CPT 81210 refers to the molecular genetic testing of the BRAF (B-Raf proto-oncogene, serine/threonine kinase) gene, specifically targeting variants at the V600 codon, such as V600E, V600K, V600D, and V600R. The BRAF gene encodes a protein that is a critical component of the MAP kinase/ERK signaling pathway, which is responsible for regulating essential cellular processes including growth, differentiation, and survival. Mutations within this gene, particularly at the V600 position, lead to a constitutively active BRAF protein. This chronic activation causes uncontrolled cellular proliferation and plays a major role in the pathogenesis of various malignancies. This laboratory procedure is most frequently performed on tumor tissue specimens, typically formalin-fixed, paraffin-embedded (FFPE) blocks or slides obtained from biopsies or surgical resections of malignant melanoma, colorectal cancer, or non-small cell lung cancer. In patients with cutaneous melanoma, the identification of a BRAF V600 mutation is a standard of care requirement to determine eligibility for targeted therapies, such as BRAF inhibitors (e.g., vemurafenib, dabrafenib) often used in combination with MEK inhibitors. In the setting of metastatic colorectal cancer, BRAF status serves as both a prognostic marker and a predictive tool; patients with V600E mutations generally have a poorer prognosis and are less likely to benefit from anti-EGFR antibody therapies like cetuximab or panitumumab. Furthermore, BRAF testing is used in the workup of colorectal cancers with microsatellite instability (MSI) to help distinguish sporadic cases from Lynch syndrome. The testing process involves DNA extraction from the clinical specimen, followed by amplification via polymerase chain reaction (PCR) and detection through specific methodologies such as allele-specific PCR, Sanger sequencing, or pyrosequencing.
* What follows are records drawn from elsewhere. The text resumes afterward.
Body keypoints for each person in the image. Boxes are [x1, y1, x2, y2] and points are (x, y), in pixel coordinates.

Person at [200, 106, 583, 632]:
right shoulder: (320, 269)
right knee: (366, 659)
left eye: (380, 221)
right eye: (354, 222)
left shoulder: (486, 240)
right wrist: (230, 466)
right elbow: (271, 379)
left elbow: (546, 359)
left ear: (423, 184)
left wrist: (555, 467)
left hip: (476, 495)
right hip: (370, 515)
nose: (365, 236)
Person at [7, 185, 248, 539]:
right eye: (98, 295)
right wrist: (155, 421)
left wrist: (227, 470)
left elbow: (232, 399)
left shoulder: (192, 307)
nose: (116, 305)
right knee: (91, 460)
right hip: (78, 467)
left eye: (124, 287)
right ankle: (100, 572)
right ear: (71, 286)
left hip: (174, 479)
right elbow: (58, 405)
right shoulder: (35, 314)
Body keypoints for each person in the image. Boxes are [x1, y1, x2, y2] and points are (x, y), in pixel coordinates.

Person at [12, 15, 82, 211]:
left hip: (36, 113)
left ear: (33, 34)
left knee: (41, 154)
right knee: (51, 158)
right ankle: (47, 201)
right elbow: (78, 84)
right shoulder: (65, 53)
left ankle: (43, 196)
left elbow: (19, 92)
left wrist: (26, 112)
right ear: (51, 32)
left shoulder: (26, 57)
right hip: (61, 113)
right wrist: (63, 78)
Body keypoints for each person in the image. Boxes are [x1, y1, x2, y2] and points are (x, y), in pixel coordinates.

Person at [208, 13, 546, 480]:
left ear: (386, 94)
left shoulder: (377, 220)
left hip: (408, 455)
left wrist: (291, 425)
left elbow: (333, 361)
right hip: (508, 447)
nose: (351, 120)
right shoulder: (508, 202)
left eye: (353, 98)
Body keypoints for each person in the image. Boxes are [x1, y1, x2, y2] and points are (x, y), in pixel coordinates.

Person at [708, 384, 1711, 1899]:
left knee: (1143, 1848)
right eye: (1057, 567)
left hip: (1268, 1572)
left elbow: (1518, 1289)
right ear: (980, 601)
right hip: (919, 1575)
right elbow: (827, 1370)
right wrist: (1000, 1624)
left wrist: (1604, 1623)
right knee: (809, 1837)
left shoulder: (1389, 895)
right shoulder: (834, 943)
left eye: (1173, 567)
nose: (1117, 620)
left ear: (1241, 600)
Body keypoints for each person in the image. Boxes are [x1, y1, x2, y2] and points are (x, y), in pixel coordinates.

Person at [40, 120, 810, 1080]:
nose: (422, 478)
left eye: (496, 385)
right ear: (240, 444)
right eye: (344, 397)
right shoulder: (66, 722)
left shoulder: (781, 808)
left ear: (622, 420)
This molecular analysis provides vital genomic data to facilitate personalized oncology treatment plans.

Clinical Indications

  • Assessment of metastatic melanoma to determine eligibility for BRAF and MEK inhibitor therapy.
  • Prognostic stratification of patients with metastatic colorectal cancer.
  • Evaluation of colorectal cancer specimens with high microsatellite instability (MSI-H) to rule out Lynch syndrome (BRAF V600E suggests sporadic origin).
  • Therapeutic selection for patients with advanced non-small cell lung cancer (NSCLC).
  • Risk stratification and prognostic assessment of papillary thyroid carcinoma.
  • Diagnostic confirmation of hairy cell leukemia in patients with atypical presentations.
  • Monitoring of minimal residual disease or treatment response in known BRAF-mutated malignancies.

Procedure Steps

  1. Accessioning of the clinical specimen (tissue block, slides, or aspirate) and verification of patient identity.
  2. Pathological review of the hematoxylin and eosin (H&E) stained slide to identify the tumor area.
  3. Estimation of tumor cellularity to ensure the specimen meets the minimum threshold for DNA detection.
  4. Macrodissection or microdissection of the designated tumor-rich area from the tissue section.
  5. Cell lysis and DNA extraction using standardized laboratory protocols.
  6. Purification and quantification of the extracted DNA to verify adequate concentration and quality.
  7. Amplification of the target BRAF gene region (specifically Exon 15, codon 600) using Polymerase Chain Reaction (PCR).
  8. Detection and identification of V600 variants using techniques such as allele-specific PCR, pyrosequencing, or fragment analysis.
  9. Bioinformatic analysis of the raw data to confirm the presence or absence of specific variants.
  10. Final interpretation of results by a qualified molecular pathologist or clinical laboratory director.
  11. Generation of a comprehensive clinical report including methodology, findings, and clinical significance.

Coding Guidelines

  • CPT 81210 is a Tier 1 molecular pathology procedure code.
  • This code should be reported only once per procedure, regardless of the specific number of V600 variants (e.g., V600E, V600K) being tested.
  • Do not report 81210 if the BRAF analysis is part of a larger genomic sequencing procedure (GSP) or multi-gene panel for solid tumors, such as 81445 or 81450.
  • For BRAF variants other than V600, use the appropriate Tier 2 code (e.g., 81404) or an unlisted molecular pathology code if applicable.
  • Check payer-specific policies regarding the use of modifier 26 (professional component) versus the technical component, as many molecular pathology codes are considered 'global' in the laboratory setting.
  • If the test is performed on a specimen other than tumor tissue (e.g., liquid biopsy/cell-free DNA), ensure the code still matches the variant analysis described.